Tasks to carry out:
1. Reproduce the passage of the berry-picking thread from "Blackberries grow wild" to "Not this year.", without changing a word.
2. Find each line in the records that includes the string "Classification" and copy those lines out.

Text for analysis:

◆ ◆ ◆

# Hmm, . . . berry picking time



## dwight55 (Nov 9, 2012)

Went out tonight to check on the beans and the rest of the garden, . . . took an ice cream pail with me, . . . JIC.

(also had my 1911, . . . JIC)

Found about 2 quarts of black raspberries, . . . took me back to the days of me and mom along the railroad tracks, . . . picking berries and swatting skeeters.

Good memories.

May God bless,
Dwight


----------



## Smitty901 (Nov 16, 2012)

Goose berries growing like crazy here, tart cherries Glowing red.


----------



## dwight55 (Nov 9, 2012)

Smitty901 said:


> Goose berries growing like crazy here, tart cherries Glowing red.


You need to send me a big bucket of those cherries, . . .

They make THE best cherry pie.

May God bless,
Dwight


----------



## rice paddy daddy (Jul 17, 2012)

Blackberries grow wild like weeds on our fence lines.
Mid-May is usually when they're ready to pick, but for whatever reason I've let them go by this year.
Oh, well, the birds and rabbits should be well fed.

I'll get out there some morning in a week or two and cut them way back and wait for next year.
Usually the wife will freeze several gallon zip lock bags and we'll have them with ice cream well into the fall. Not this year.


----------



## JustAnotherNut (Feb 27, 2017)

Strawberries are in full season right now. I've already went to a local farm & picked a bunch for jam and the rest went to the freezer. Hubs has been making smoothies with those and we're almost out. I may have to make another trip to the farm. Right now I don't have enough plants of my own to get more than a snack from, but they are sending out runners to make more plants. It could be another year or two before I have enough of my own, that I won't need to go picking elsewhere. 

Raspberries are just starting to ripen up and I have a pie cherry tree that is also just getting ripe. 

As for blackberries, well they do grow wild and can be evasive so they are my nemesis. I like them for the berries, but hate that they keep trying to take over the yard. They won't ripen for another month or so. 

Blueberries won't be ready either for another month. I did buy 3 plants this year but they are still small. Usually I go to a upick for these as well.


----------



## StratMaster (Dec 26, 2017)

JustAnotherNut said:


> Strawberries are in full season right now. I've already went to a local farm & picked a bunch for jam and the rest went to the freezer. Hubs has been making smoothies with those and we're almost out. I may have to make another trip to the farm. Right now I don't have enough plants of my own to get more than a snack from, but they are sending out runners to make more plants. It could be another year or two before I have enough of my own, that I won't need to go picking elsewhere.
> 
> Raspberries are just starting to ripen up and I have a pie cherry tree that is also just getting ripe.
> 
> ...


I love blackberries as well, but MAN are they invasive... trying to choke out everything else. I can leave for just a few days and the path out back will be blocked already... grows like bamboo.


----------



## JustAnotherNut (Feb 27, 2017)

StratMaster said:


> I love blackberries as well, but MAN are they invasive... trying to choke out everything else. I can leave for just a few days and the path out back will be blocked already... grows like bamboo.


Yep, I just cleared one side of the yard so I can spray them again, but on the other side there is a huge pile of wood that needs to get cut & stacked and in the meantime the briars are taking it over. Those I will probably pick from when they're ready. By then the most of the wood should be taken care of and we can get in there to clear it out.....AGAIN. UGH. If I didn't have neighbors on both sides to worry about, I'd set fire to the darned things


----------



## rice paddy daddy (Jul 17, 2012)

One thing I learned about blackberries - only green stems will produce. If they are brown they are done for anything other than aggravation.
So if a section is already brown, cut them down.


----------



## JustAnotherNut (Feb 27, 2017)

That's just it, they're all green though not all have berries, just briars. It's like a jungle out there


----------

◆ ◆ ◆

Collected data:
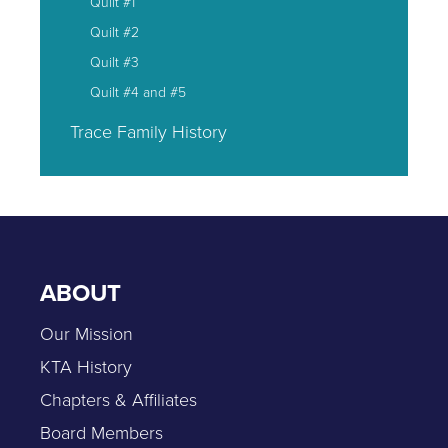
Quilt #1
Quilt #2
Quilt #3
Quilt #4 and #5
Trace Family History
ABOUT
Our Mission
KTA History
Chapters & Affiliates
Board Members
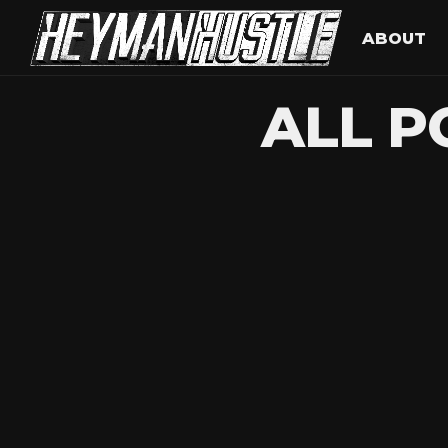
ABOUT
ALL P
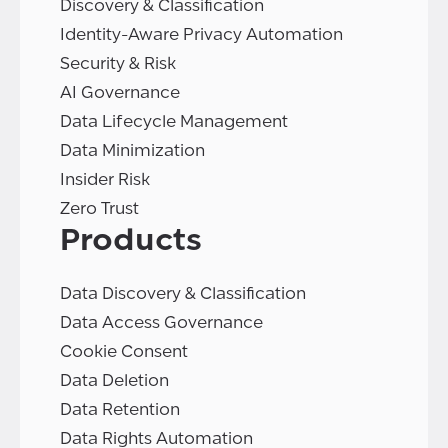
Discovery & Classification
Identity-Aware Privacy Automation
Security & Risk
AI Governance
Data Lifecycle Management
Data Minimization
Insider Risk
Zero Trust
Products
Data Discovery & Classification
Data Access Governance
Cookie Consent
Data Deletion
Data Retention
Data Rights Automation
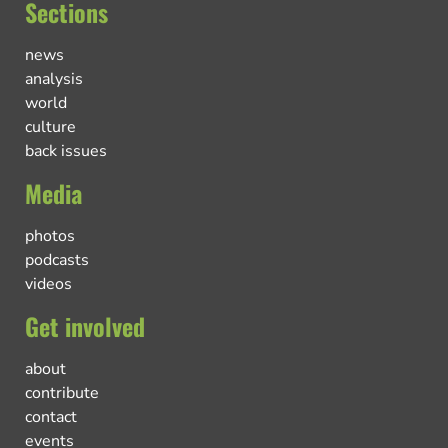
Sections
news
analysis
world
culture
back issues
Media
photos
podcasts
videos
Get involved
about
contribute
contact
events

◆ ◆ ◆

Solutions to each task:
1.
Blackberries grow wild like weeds on our fence lines.
Mid-May is usually when they're ready to pick, but for whatever reason I've let them go by this year.
Oh, well, the birds and rabbits should be well fed.

I'll get out there some morning in a week or two and cut them way back and wait for next year.
Usually the wife will freeze several gallon zip lock bags and we'll have them with ice cream well into the fall. Not this year.

2.
Discovery & Classification
Data Discovery & Classification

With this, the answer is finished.